Plans by a labour-controlled south London council to bulldoze a residential estate have been binned, after a decade-long campaign by locals.

Reprieve: the Central Hill Estate, Crystal Palace, has been saved after a decade-long residents’ campaign. Pic: Lambeth Greens

Lambeth Council has paused the redevelopment of Central Hill and two other estates after a critical report recommended a “fundamental reset” to the way it handles the long-running projects.

Lambeth said it was now planning to hold further consultation with residents on the 450-home estate near Crystal Palace, “looking at different viable options ranging from refurbishment all the way through to full redevelopment”.

The council had planned to knock down the Rosemary Stjernstedt and Lambeth Borough Architects Department-designed estate, where homes are plagued with damp, mould and accessibility problems, replacing it with 1,200 new properties. Some 318 of the homes on the estate are currently social rent.

But residents have long argued against demolition, claiming that the homes on the complicated, sloping site are structurally sound and simply need proper refurbishment and upkeep.
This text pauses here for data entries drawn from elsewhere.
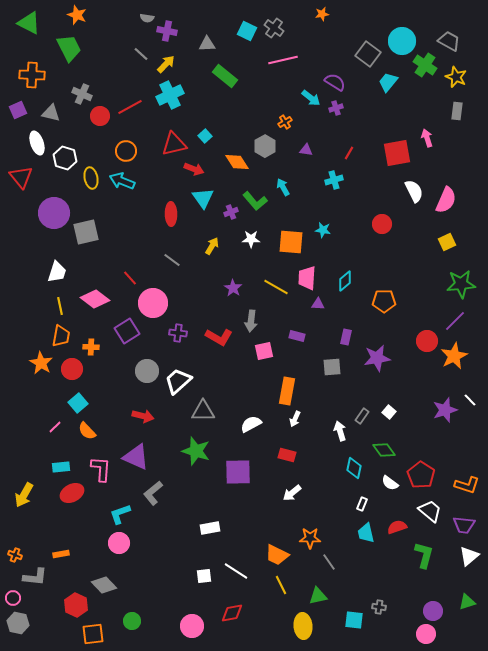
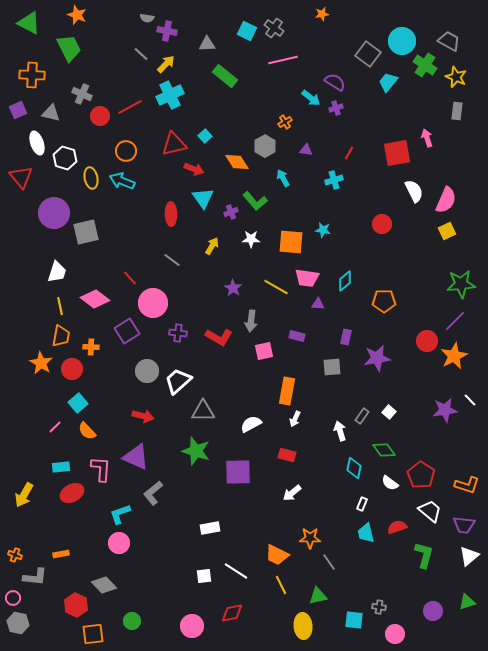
cyan arrow at (283, 187): moved 9 px up
yellow square at (447, 242): moved 11 px up
pink trapezoid at (307, 278): rotated 85 degrees counterclockwise
purple star at (445, 410): rotated 10 degrees clockwise
pink circle at (426, 634): moved 31 px left
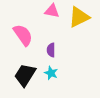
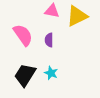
yellow triangle: moved 2 px left, 1 px up
purple semicircle: moved 2 px left, 10 px up
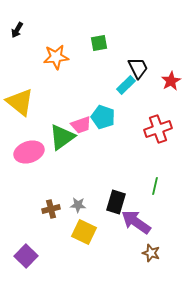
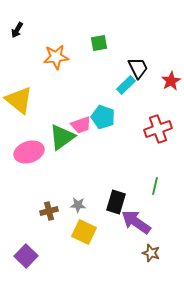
yellow triangle: moved 1 px left, 2 px up
brown cross: moved 2 px left, 2 px down
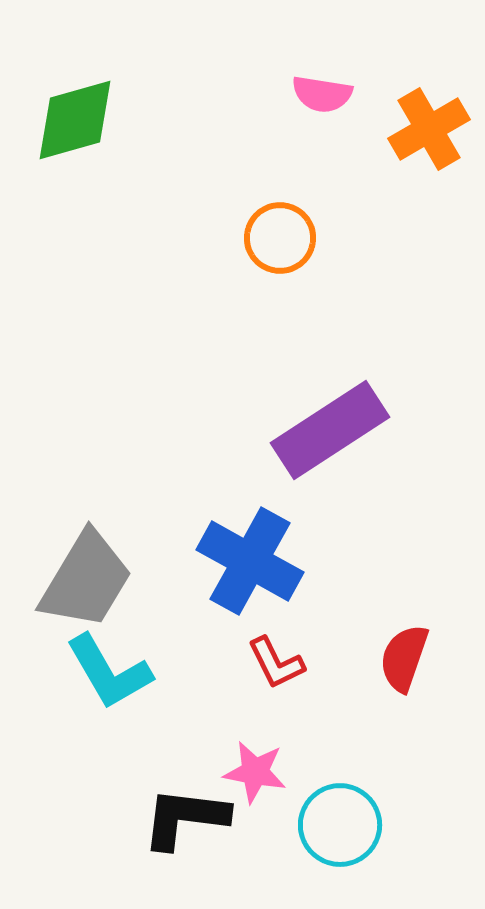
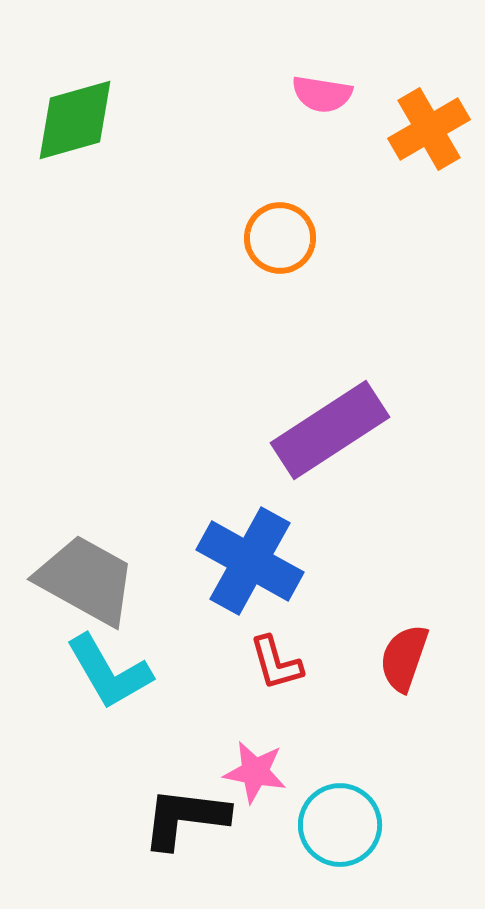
gray trapezoid: rotated 92 degrees counterclockwise
red L-shape: rotated 10 degrees clockwise
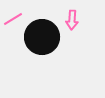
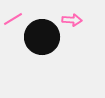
pink arrow: rotated 90 degrees counterclockwise
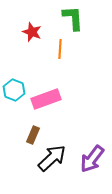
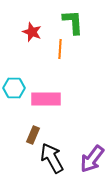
green L-shape: moved 4 px down
cyan hexagon: moved 2 px up; rotated 20 degrees counterclockwise
pink rectangle: rotated 20 degrees clockwise
black arrow: rotated 76 degrees counterclockwise
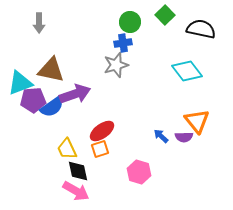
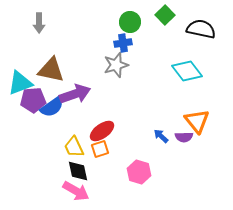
yellow trapezoid: moved 7 px right, 2 px up
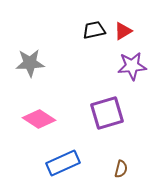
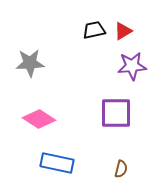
purple square: moved 9 px right; rotated 16 degrees clockwise
blue rectangle: moved 6 px left; rotated 36 degrees clockwise
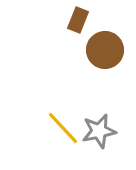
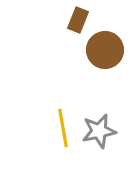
yellow line: rotated 33 degrees clockwise
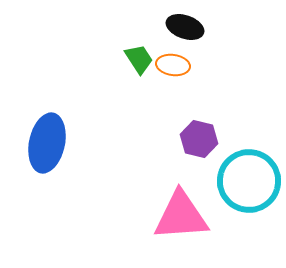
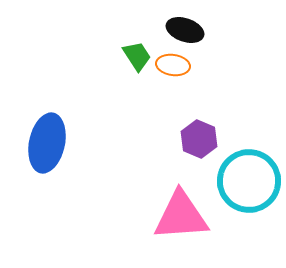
black ellipse: moved 3 px down
green trapezoid: moved 2 px left, 3 px up
purple hexagon: rotated 9 degrees clockwise
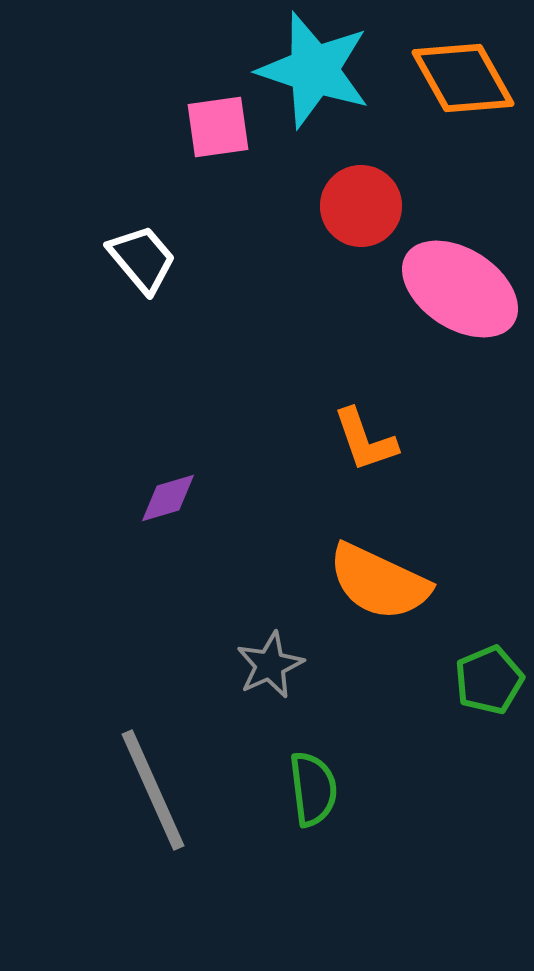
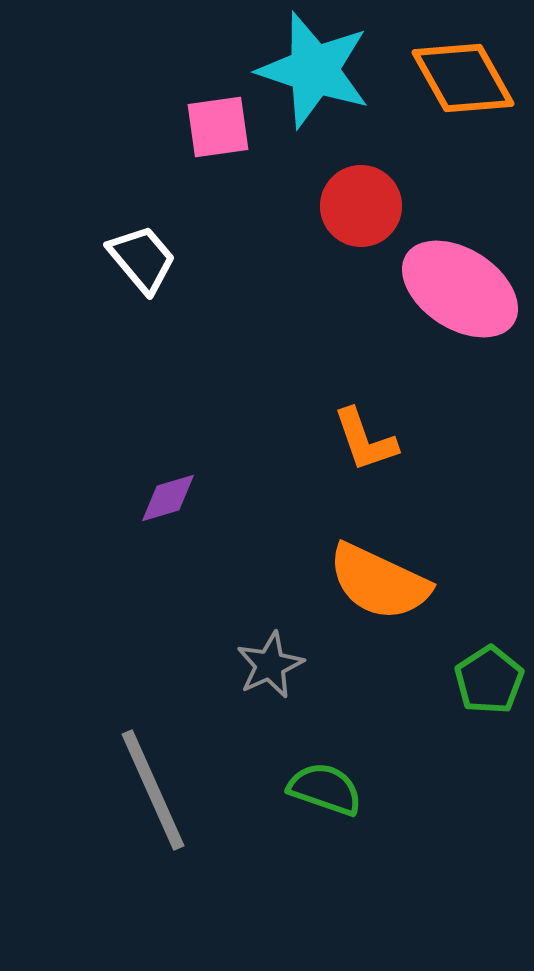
green pentagon: rotated 10 degrees counterclockwise
green semicircle: moved 12 px right; rotated 64 degrees counterclockwise
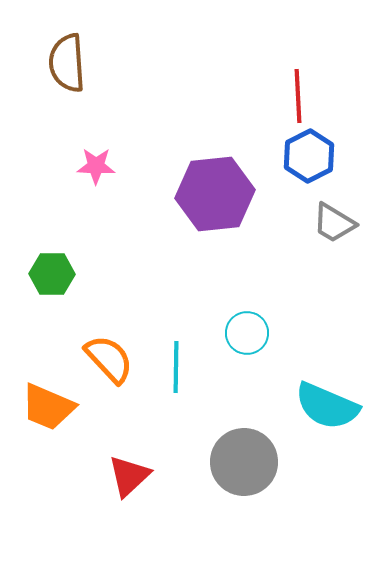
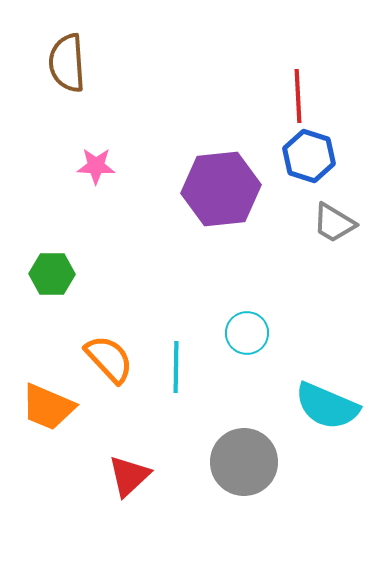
blue hexagon: rotated 15 degrees counterclockwise
purple hexagon: moved 6 px right, 5 px up
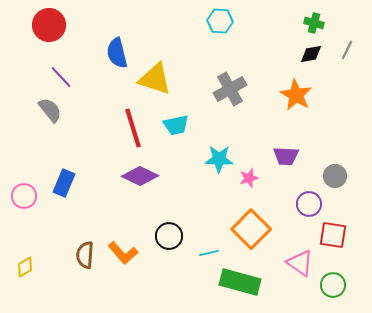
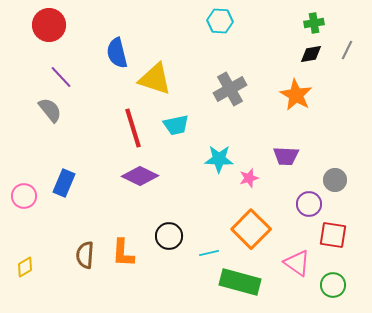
green cross: rotated 24 degrees counterclockwise
gray circle: moved 4 px down
orange L-shape: rotated 44 degrees clockwise
pink triangle: moved 3 px left
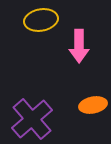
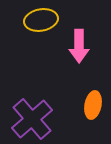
orange ellipse: rotated 68 degrees counterclockwise
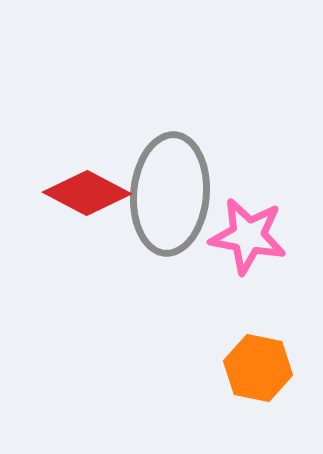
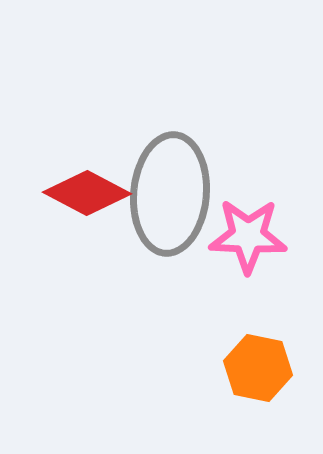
pink star: rotated 8 degrees counterclockwise
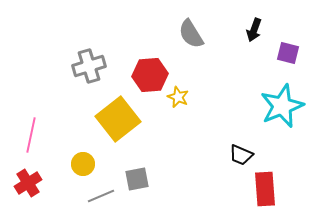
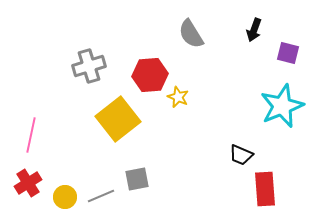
yellow circle: moved 18 px left, 33 px down
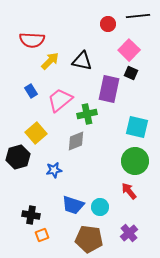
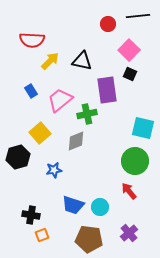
black square: moved 1 px left, 1 px down
purple rectangle: moved 2 px left, 1 px down; rotated 20 degrees counterclockwise
cyan square: moved 6 px right, 1 px down
yellow square: moved 4 px right
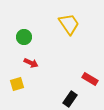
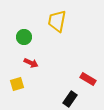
yellow trapezoid: moved 12 px left, 3 px up; rotated 135 degrees counterclockwise
red rectangle: moved 2 px left
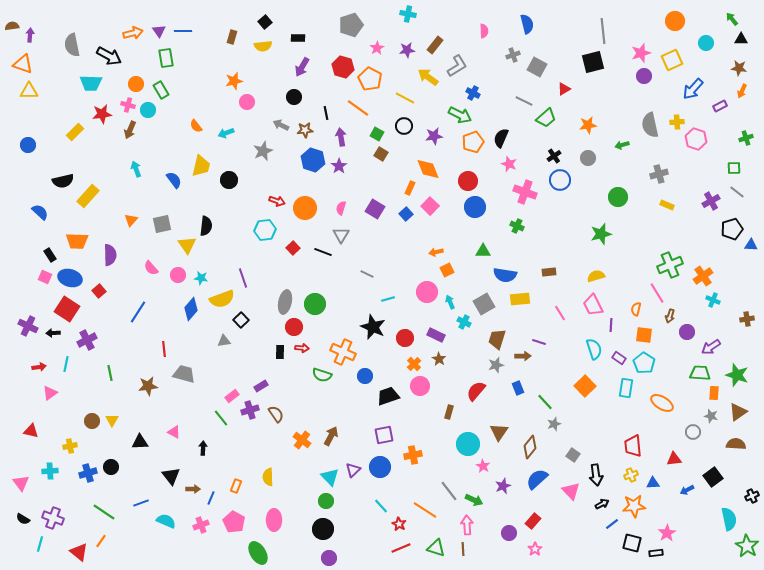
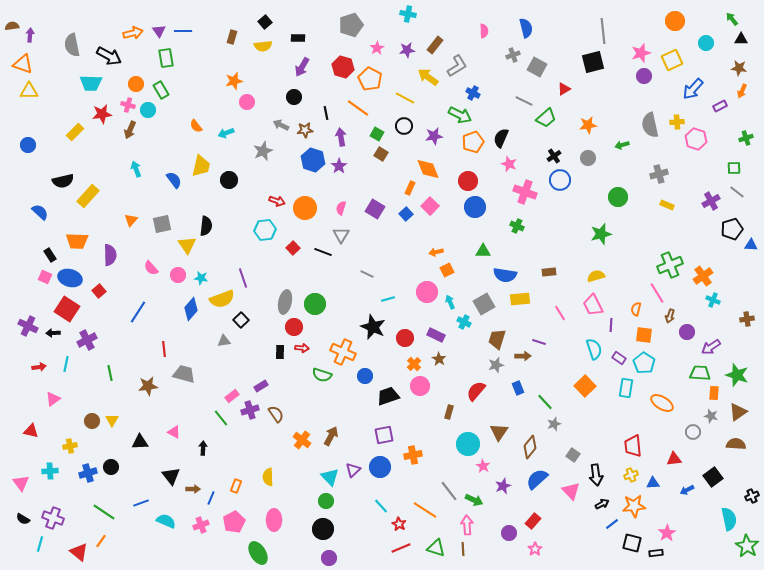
blue semicircle at (527, 24): moved 1 px left, 4 px down
pink triangle at (50, 393): moved 3 px right, 6 px down
pink pentagon at (234, 522): rotated 15 degrees clockwise
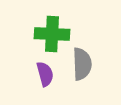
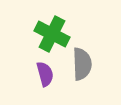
green cross: rotated 24 degrees clockwise
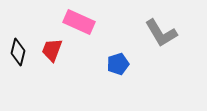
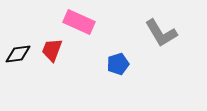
black diamond: moved 2 px down; rotated 68 degrees clockwise
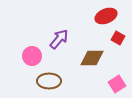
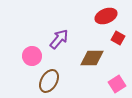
brown ellipse: rotated 60 degrees counterclockwise
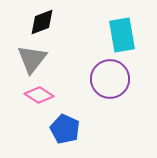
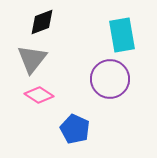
blue pentagon: moved 10 px right
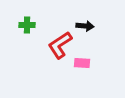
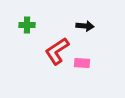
red L-shape: moved 3 px left, 6 px down
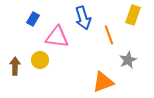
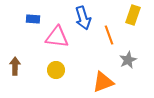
blue rectangle: rotated 64 degrees clockwise
yellow circle: moved 16 px right, 10 px down
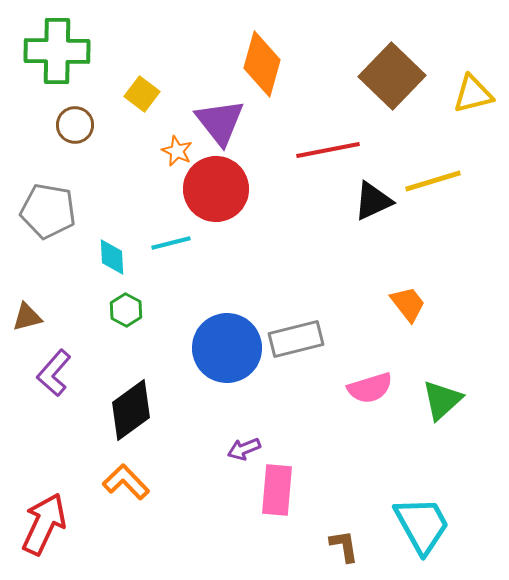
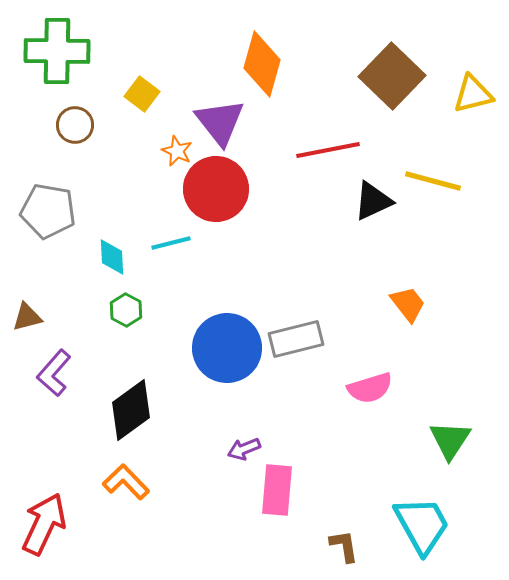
yellow line: rotated 32 degrees clockwise
green triangle: moved 8 px right, 40 px down; rotated 15 degrees counterclockwise
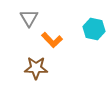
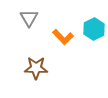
cyan hexagon: rotated 20 degrees clockwise
orange L-shape: moved 11 px right, 3 px up
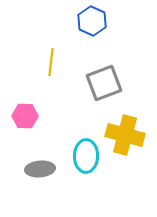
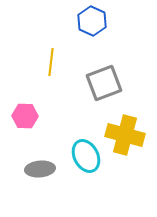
cyan ellipse: rotated 28 degrees counterclockwise
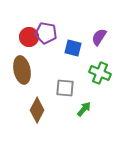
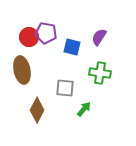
blue square: moved 1 px left, 1 px up
green cross: rotated 15 degrees counterclockwise
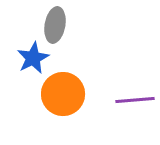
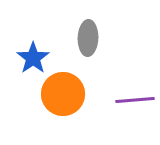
gray ellipse: moved 33 px right, 13 px down; rotated 8 degrees counterclockwise
blue star: rotated 8 degrees counterclockwise
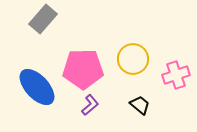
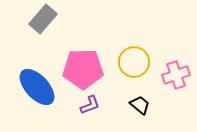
yellow circle: moved 1 px right, 3 px down
purple L-shape: rotated 20 degrees clockwise
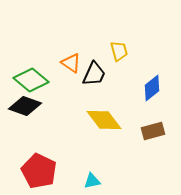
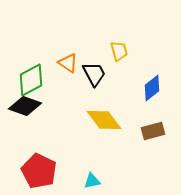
orange triangle: moved 3 px left
black trapezoid: rotated 52 degrees counterclockwise
green diamond: rotated 68 degrees counterclockwise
Lambeth Council was where Steve Reed, now the Blairite MP for Croydon North, was council leader until 2012. One of the MP’s parliamentary aides, Matthew Bennett, later became the council cabinet member responsible for housing. Bennett stood down as a councillor last year.

Binned: Lambeth’s private housing company

Lambeth Council first commissioned architects to draw up plans for Central Hill Estate in 2014. In 2017, they abandoned this scheme as too expensive and said they wanted to redevelop the site. One building on the estate, Truslove House, was demolished in November 2021.

Redevelopment and demolition on the architecturally-acclaimed Cressingham Gardens and the Fenwick Estate have also been stopped. Lambeth has, belatedly, started a public consultation on these and three other estates, including Fenwick, Knight’s Walk, South Lambeth, and Westbury.

The move follows the publication last November of the highly critical Kerslake Review into the running of its housing development company, Homes for Lambeth.

Lambeth is winding up HfL after Sir Bob Kerslake’s review described its performance as “very poor” and recommended a “fundamental reset to the council’s approach”.

HfL was a flagship endeavour established in 2017 with a business model similar in many respects to Croydon’s Brick by Brick, the failed company which did much to bankrupt the borough without ever delivering the volume of social housing for which there is such demand.

The Kerslake Review said Lambeth would have to ballot residents formally on their preferred way forward in order to get funding from the Greater London Authority.

“Residents on these estates have always had the best ideas for how to improve them in ways that don’t demolish their homes and blight the area for years on end,” Sian Berry, the Green Party’s London Assembly Member, told the Architects Journal.

“Lambeth Council’s next steps must be to give up on demolition, empower residents to manage their own estates, and support them to plan any improvements needed for themselves.”